**DÉTAIL DE LA TÂCHE**
Reprenez l'extrait sur la plainte pour discrimination raciale d'un dirigeant autochtone et poursuivez-le après sa dernière phrase.

**PASSAGE DU TEXTE**
3.1L’auteur allègue que l’État partie a violé les droits qu’il tient des articles 1er (par. 1, 2 et 4), 2 (par. 1 a) et 2), 5 (a) et d) iv)) et 9 (par. 1) de la Convention.
3.2L’auteur dit être victime d’un acte positif de discrimination raciale contre le droit de bénéficier de la reconnaissance et de la protection du mariage ancestral autochtone. La non-reconnaissance de son mariage ancestral avec Mme Lavinas Picq a occasionné une séparation conjugale forcée ce qui a porté atteinte à son droit d’avoir une famille, au titre du droit que les peuples autochtones ont de fonder une famille selon leur culture et leurs principes.
3.3L’auteur dit aussi être victime de discrimination en sa qualité de dirigeant autochtone. Il fait valoir que le rejet de la demande de visa de Mme Lavinas Picq constitue une mesure de représailles contre ses propres activités de défense des droits des peuples autochtones. L’auteur explique que cette violation de ses droits s’inscrit dans un contexte de persécution et d’incrimination des peuples autochtones, et particulièrement des chefs de file de l’opposition aux industries extractives. L’auteur dit avoir ainsi fait l’objet de poursuites pour son militantisme en faveur des droits de l’homme et avoir été arrêté à plusieurs reprises, accusé de terrorisme, de sabotage et d’interruption des services publics, sans que sa responsabilité pénale ait jamais pu être établie. De même, il dit avoir été victime d’attaques personnelles de la part du Président Rafael Correa, qui aurait contesté ses origines autochtones et l’aurait qualifié de fou, de sauvage, d’homme des cavernes, d’attardé mental et de rétrograde. L’auteur ajoute que ces attaques font partie d’une politique de discrimination institutionnelle visant les autochtones et précise à titre d’exemple que le Président aurait qualifié d’autres dirigeants autochtones de simples d’esprit et d’incultes.

**LIGNES DE DONNÉES**
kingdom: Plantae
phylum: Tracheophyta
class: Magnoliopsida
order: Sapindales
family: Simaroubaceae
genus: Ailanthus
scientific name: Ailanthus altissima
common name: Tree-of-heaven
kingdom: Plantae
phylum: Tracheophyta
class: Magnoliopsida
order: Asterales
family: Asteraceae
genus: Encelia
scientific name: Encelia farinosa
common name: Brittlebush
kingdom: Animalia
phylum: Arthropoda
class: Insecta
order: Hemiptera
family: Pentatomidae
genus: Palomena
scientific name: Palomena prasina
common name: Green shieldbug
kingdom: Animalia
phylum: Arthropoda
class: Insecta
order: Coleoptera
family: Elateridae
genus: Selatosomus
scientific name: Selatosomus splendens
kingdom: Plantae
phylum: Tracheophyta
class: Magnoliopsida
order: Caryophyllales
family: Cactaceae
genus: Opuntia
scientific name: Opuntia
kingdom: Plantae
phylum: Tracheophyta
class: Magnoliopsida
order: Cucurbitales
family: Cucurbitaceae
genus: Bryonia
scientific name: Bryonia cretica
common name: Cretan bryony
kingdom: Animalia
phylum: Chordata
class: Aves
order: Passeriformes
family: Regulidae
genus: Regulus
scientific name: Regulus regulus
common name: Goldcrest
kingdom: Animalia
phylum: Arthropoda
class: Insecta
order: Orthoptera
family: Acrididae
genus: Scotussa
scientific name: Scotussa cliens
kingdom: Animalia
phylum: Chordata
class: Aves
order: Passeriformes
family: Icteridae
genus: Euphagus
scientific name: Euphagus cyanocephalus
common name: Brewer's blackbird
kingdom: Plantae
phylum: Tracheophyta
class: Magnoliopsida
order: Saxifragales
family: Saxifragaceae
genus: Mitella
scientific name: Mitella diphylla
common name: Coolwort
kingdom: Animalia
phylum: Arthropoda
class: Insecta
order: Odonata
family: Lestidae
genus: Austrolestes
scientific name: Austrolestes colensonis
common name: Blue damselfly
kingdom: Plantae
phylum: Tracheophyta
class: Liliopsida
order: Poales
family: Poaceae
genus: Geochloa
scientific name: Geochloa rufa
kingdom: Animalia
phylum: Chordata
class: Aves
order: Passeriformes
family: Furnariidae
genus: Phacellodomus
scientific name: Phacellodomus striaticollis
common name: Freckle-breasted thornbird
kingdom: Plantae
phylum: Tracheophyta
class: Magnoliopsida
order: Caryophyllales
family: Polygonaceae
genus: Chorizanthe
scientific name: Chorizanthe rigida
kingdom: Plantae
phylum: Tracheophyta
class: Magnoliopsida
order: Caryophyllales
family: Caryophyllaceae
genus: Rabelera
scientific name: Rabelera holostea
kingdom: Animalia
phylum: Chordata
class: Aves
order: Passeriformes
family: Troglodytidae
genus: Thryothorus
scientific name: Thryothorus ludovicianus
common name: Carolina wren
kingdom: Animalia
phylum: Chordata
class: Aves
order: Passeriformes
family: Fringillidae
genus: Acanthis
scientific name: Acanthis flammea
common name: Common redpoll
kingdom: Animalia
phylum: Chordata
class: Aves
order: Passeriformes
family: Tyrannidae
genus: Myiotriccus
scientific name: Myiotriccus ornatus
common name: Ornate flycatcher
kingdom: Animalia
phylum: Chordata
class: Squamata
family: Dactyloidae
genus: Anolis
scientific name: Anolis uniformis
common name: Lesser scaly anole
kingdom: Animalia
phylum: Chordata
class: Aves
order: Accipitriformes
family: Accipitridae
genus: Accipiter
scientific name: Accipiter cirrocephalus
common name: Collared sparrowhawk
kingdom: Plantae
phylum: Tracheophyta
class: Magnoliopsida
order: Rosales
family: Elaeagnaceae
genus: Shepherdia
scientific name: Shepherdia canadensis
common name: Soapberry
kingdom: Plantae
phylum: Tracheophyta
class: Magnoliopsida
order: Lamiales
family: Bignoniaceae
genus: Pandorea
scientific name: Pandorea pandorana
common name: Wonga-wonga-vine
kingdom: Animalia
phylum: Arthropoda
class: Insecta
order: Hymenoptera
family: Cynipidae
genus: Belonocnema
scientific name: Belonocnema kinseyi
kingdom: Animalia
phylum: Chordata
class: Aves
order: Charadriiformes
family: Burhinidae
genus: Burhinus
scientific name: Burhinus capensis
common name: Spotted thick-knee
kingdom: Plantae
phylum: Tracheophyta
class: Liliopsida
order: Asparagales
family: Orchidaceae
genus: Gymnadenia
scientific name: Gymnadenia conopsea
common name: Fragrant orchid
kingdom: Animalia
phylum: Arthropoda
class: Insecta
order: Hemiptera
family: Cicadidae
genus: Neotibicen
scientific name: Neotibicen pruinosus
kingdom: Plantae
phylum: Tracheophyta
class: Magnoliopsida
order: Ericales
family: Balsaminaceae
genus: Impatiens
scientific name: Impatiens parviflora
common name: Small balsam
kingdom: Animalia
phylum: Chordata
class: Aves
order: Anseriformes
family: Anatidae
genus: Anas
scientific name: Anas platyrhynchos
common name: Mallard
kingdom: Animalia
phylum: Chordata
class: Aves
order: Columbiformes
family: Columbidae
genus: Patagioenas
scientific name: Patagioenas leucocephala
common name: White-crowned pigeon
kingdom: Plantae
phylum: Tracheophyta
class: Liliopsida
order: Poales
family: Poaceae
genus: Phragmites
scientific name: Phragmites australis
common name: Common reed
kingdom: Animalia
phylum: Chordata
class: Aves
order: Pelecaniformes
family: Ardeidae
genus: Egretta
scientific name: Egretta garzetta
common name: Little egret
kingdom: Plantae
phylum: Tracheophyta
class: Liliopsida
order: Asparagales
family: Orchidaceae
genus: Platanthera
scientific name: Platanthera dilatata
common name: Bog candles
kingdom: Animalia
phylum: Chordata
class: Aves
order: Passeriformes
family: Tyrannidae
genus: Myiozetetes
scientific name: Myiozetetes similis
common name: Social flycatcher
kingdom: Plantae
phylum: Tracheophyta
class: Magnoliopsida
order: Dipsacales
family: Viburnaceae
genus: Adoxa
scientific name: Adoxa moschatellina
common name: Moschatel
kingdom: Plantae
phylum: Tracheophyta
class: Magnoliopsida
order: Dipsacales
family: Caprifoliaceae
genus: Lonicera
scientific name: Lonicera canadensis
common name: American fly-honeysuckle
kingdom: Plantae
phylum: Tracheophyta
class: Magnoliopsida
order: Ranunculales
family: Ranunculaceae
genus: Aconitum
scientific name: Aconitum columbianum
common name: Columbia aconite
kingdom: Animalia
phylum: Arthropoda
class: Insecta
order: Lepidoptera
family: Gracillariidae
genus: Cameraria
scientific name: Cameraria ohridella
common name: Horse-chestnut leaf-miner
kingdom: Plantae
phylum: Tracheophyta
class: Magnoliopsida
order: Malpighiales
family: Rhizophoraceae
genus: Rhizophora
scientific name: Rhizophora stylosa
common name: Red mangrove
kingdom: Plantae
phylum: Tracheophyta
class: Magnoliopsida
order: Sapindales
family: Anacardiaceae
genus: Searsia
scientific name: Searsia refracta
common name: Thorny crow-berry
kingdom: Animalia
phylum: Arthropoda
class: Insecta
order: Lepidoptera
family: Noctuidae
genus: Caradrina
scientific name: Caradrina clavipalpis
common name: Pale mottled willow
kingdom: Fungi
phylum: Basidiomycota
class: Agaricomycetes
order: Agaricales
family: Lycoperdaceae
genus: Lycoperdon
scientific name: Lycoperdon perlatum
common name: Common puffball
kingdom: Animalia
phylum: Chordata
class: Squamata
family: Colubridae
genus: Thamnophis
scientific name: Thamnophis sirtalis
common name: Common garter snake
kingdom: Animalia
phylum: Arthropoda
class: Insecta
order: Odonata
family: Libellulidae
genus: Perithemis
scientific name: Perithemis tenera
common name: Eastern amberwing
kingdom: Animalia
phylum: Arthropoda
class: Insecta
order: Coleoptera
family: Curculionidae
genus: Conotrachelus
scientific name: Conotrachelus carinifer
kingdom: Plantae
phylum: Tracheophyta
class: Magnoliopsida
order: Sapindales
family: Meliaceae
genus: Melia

**RÉPONSE CI-DESSOUS**
3.4L’auteur fait également valoir qu’il a non seulement été porté atteinte à ses droits individuels, mais aussi aux droits collectifs des peuples autochtones. Il soutient que la négation du mariage autochtone porte atteinte au droit des autochtones à l’autodétermination, dans l’exercice de la plurinationalité, ce qui inclut le droit à l’autonomie juridictionnelle et au respect des procédures et institutions millénaires qui sont les leurs. Il allègue en outre qu’un ensemble de droits des peuples autochtones ont été violés, à savoir le droit de ces peuples de conserver leur culture, leurs traditions, leurs usages et coutumes, d’assurer la continuité historique et de préserver leur mode d’éducation et leur philosophie. Il explique que le mariage autochtone est une institution juridique millénaire antérieure à l’État, qui est assortie de rites, d’allégories, de cérémonies et de formalités propres aux peuples autochtones et en accord avec les pratiques culturelles et spirituelles des autochtones qui sont ancrées dans leur vision du monde. L’auteur conclut en disant que la non-reconnaissance du mariage autochtone se traduit par une assimilation forcée dans la culture métisse hégémonique du pays et une intégration forcée dans l’appareil politico-juridique de l’État.
3.5En outre, l’auteur fait valoir qu’en appel, il a été porté atteinte aux garanties de la procédure dans la mesure où l’audience n’a jamais eu lieu et où les actes demandés avant la tenue de celle-ci n’ont pas été réalisés. Il allègue en outre que l’autonomie de la justice n’a pas été respectée en ce qui concerne l’action en protection qu’il avait engagée pour que sa femme puisse rester en Équateur, car le Ministre de l’intérieur a enjoint aux tribunaux de renvoyer la question de l’expulsion à son ministère, ce qui constitue une ingérence de l’exécutif dans les affaires de la justice. L’auteur ajoute que sa femme a fait l’objet d’une discrimination parce qu’elle était étrangère, bien que la Constitution de l’Équateur garantisse les mêmes droits et libertés aux Équatoriens et aux étrangers.
Observations de l’État partie sur la recevabilité
4.1Le 5 juillet 2017, l’État partie a remis ses observations sur la recevabilité de la communication, en demandant que l’examen de la recevabilité soit effectué séparément de l’examen au fond.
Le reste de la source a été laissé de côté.